* _Aangeleverde tekst_
Sinterklaasfeest

Voor het personage, zie: Sinterklaas, voor de internationale viering: Sint-Nicolaasdag.
Sinterklaasfeest
Sinterklaasintocht in Gent
Sinterklaasintocht in Gent
Andere namen Sint-Nicolaas
Gevierd in Vlag van Nederland Nederland
Vlag van België België
Vlag van Duitsland Duitsland
Vlag van Aruba Aruba
Type Kinderfeest
Datum 5 en 6 december
Verwant met Sint-Nicolaasdag

Het sinterklaasfeest is een jaarlijks volksfeest rond de folkloristische figuren van Sinterklaas en Piet dat op 5 december in Nederland en op 6 december (Sint-Nicolaasdag) in België wordt gevierd. De sinterklaastijd vangt half november aan met de intocht van Sinterklaas op de eerste zaterdag na 11 november Sint-Maarten, gevolgd door een periode van de schoen zetten tot aan het feest zelf.

Het volksfeest als zodanig heeft een zeer oude oorsprong die voor zover bekend teruggaat tot de middeleeuwen, vanuit de in veel Europese landen gevierde Sint-Nicolaasdag. Sint-Nicolaas is een heilige figuur uit de christelijke religie.

* _Aangeleverde gegevens_
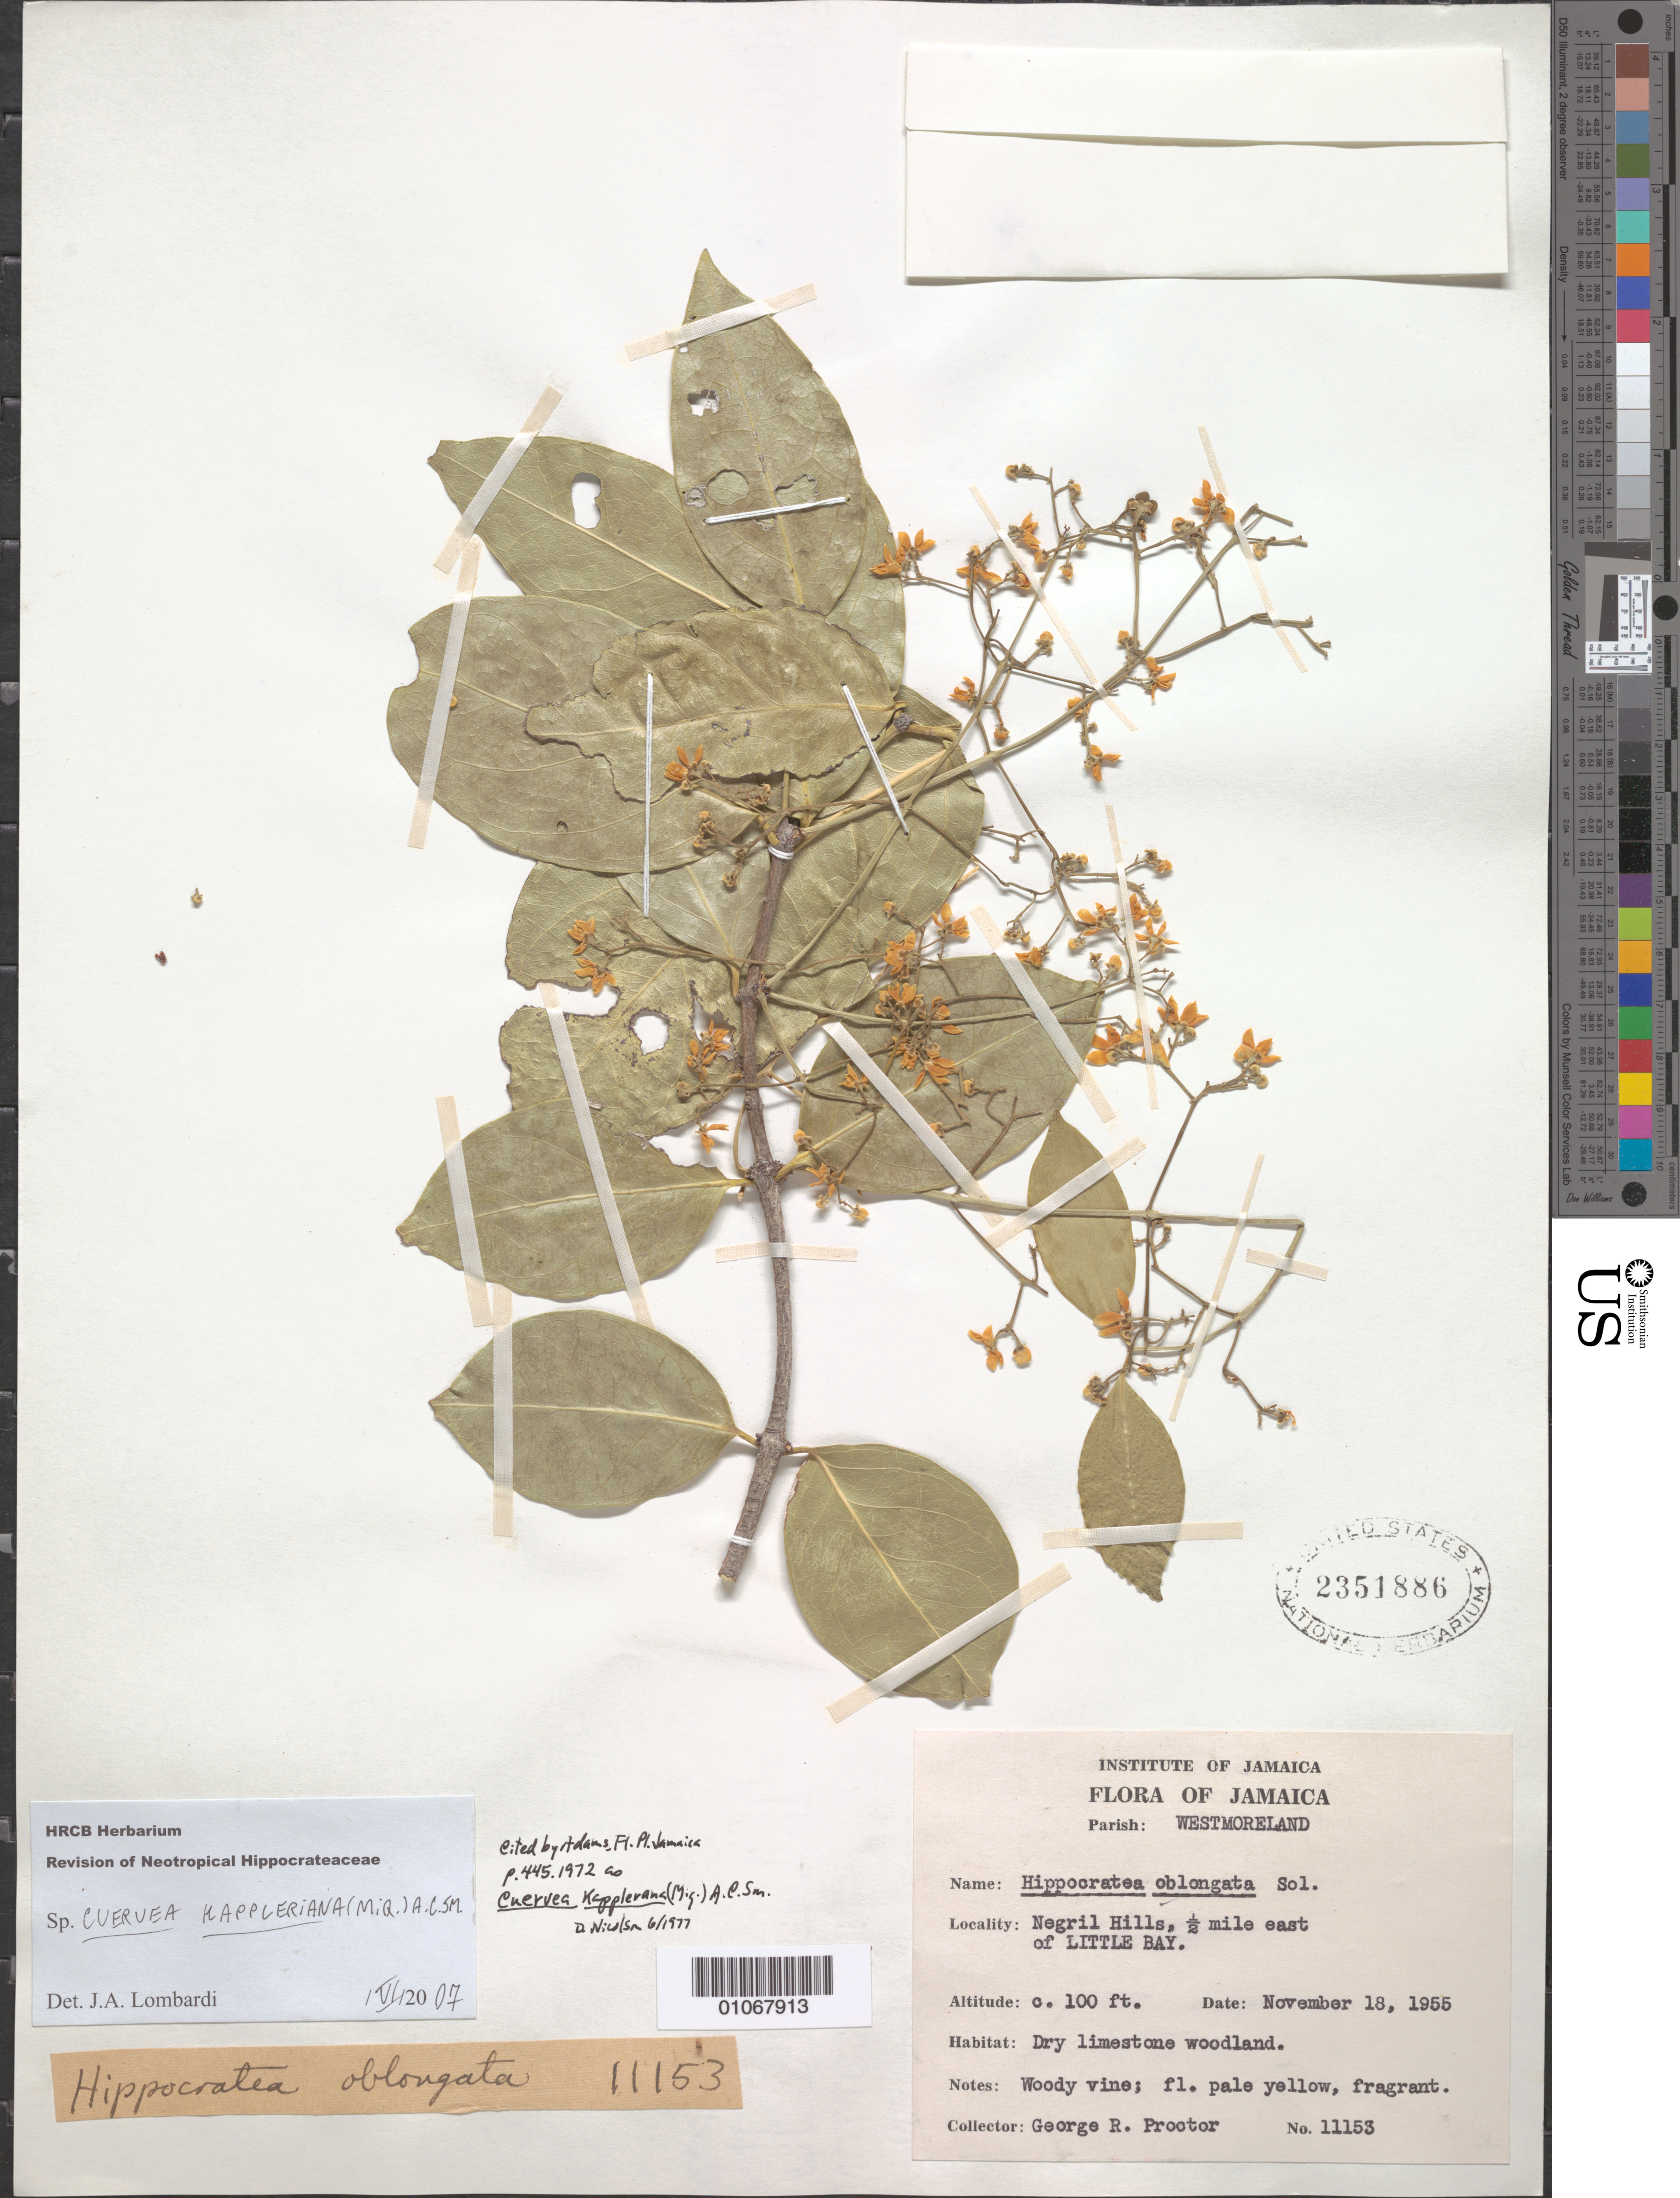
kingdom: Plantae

...

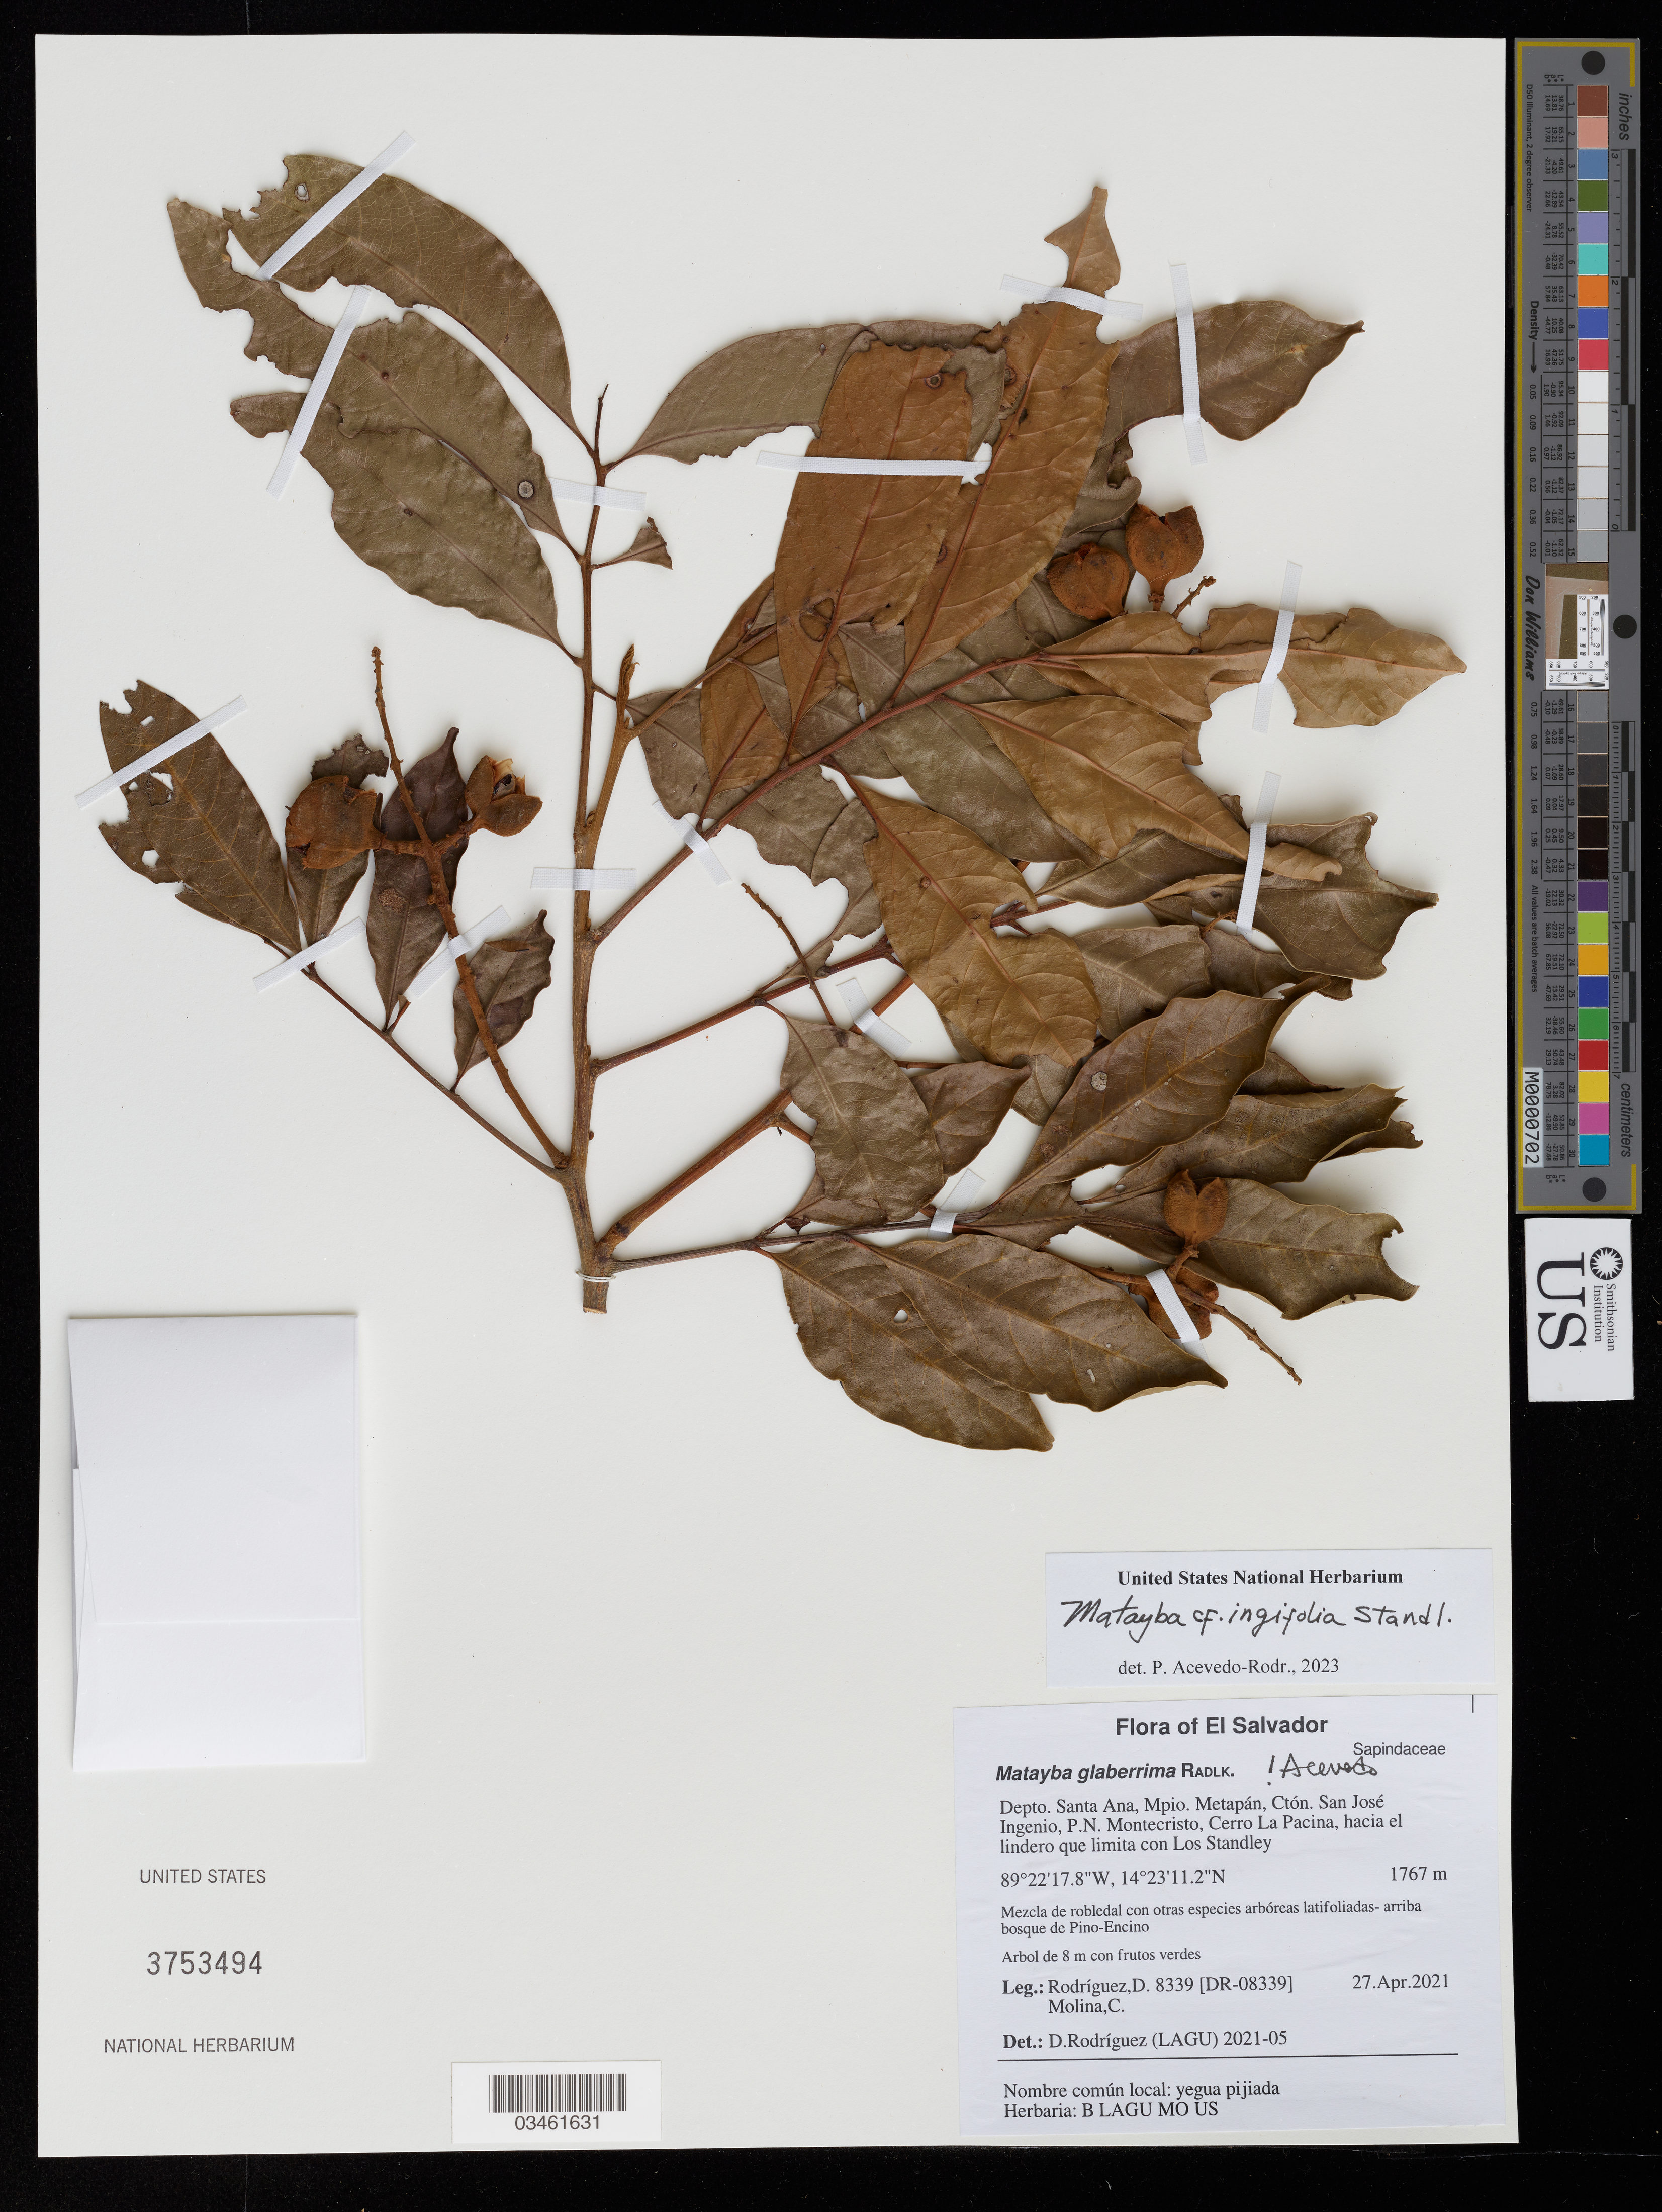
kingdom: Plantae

* _Uit te voeren opdrachten_
(1) Wijzig in de tekst over het sinterklaasfeest het stuk van "Voor het personage, zie: Sinterklaas, voor" tot en met "het feest zelf.": geef het opnieuw weer en vervang daarbij "Gent" door "Brugge".
(2) Schrijf het vervolg van de tekst over het sinterklaasfeest, te beginnen na de laatste zin.

* _Antwoorden opdrachten_
(1)
Voor het personage, zie: Sinterklaas, voor de internationale viering: Sint-Nicolaasdag.
Sinterklaasfeest
Sinterklaasintocht in Brugge
Sinterklaasintocht in Brugge
Andere namen Sint-Nicolaas
Gevierd in Vlag van Nederland Nederland
Vlag van België België
Vlag van Duitsland Duitsland
Vlag van Aruba Aruba
Type Kinderfeest
Datum 5 en 6 december
Verwant met Sint-Nicolaasdag

Het sinterklaasfeest is een jaarlijks volksfeest rond de folkloristische figuren van Sinterklaas en Piet dat op 5 december in Nederland en op 6 december (Sint-Nicolaasdag) in België wordt gevierd. De sinterklaastijd vangt half november aan met de intocht van Sinterklaas op de eerste zaterdag na 11 november Sint-Maarten, gevolgd door een periode van de schoen zetten tot aan het feest zelf.

(2)
Een zwarte knecht als vast onderdeel van de viering is voor het eerst uitgebeeld in het prentenboekje Sint Nikolaas en zijn knecht uit 1850 van Jan Schenkman, daar als zwarte page. De figuur is als Sint Piter (verbastering van Petrus) van oudere oorsprong.

Het sinterklaasfeest wordt op brede schaal gevierd, maar dat was niet altijd zo. Sinterklaas was lange tijd niet welkom in orthodox-christelijke milieus vanwege de katholieke oorsprong van het feest.[1]

Voor de vorming van de hedendaagse Sinterklaas, zie Sinterklaas.
Zie Intocht van Sinterklaas voor het hoofdartikel over dit onderwerp.
Sinterklaas onderweg van de boot naar het gemeentehuis in Groningen, waar hij wordt ontvangen door de burgemeester in 2015

De intocht van Sinterklaas met zijn gevolg is het officiële sein voor kinderen dat ze vanaf dat moment hun schoen mogen klaarzetten. Een intocht kan worden voorafgegaan door een aankomst waarbij Sinterklaas per stoomboot arriveert uit Spanje, maar ook andere vervoermiddelen zijn niet ongewoon. De intocht zelf vindt plaats op de schimmel van Sinterklaas of lopend.

De allereerste intocht van Sinterklaas vond plaats in 1888, in Venray. Dit gebeurde op 6 december, de datum waarop tegenwoordig het sinterklaasfeest eindigt.[2] In Amsterdam wordt sinds 1934 een centraal georganiseerde jaarlijkse intocht van Sinterklaas gehouden.

Op de nationale televisie wordt de landelijke intocht van Sinterklaas uitgezonden. In België komen Sinterklaas en zijn hele gevolg elk jaar aan in Antwerpen, wat rechtstreeks wordt uitgezonden op Eén of Ketnet onder de naam Hij komt, hij komt... De intrede van de Sint. In 2003 had de intocht per uitzondering plaats in Oostende.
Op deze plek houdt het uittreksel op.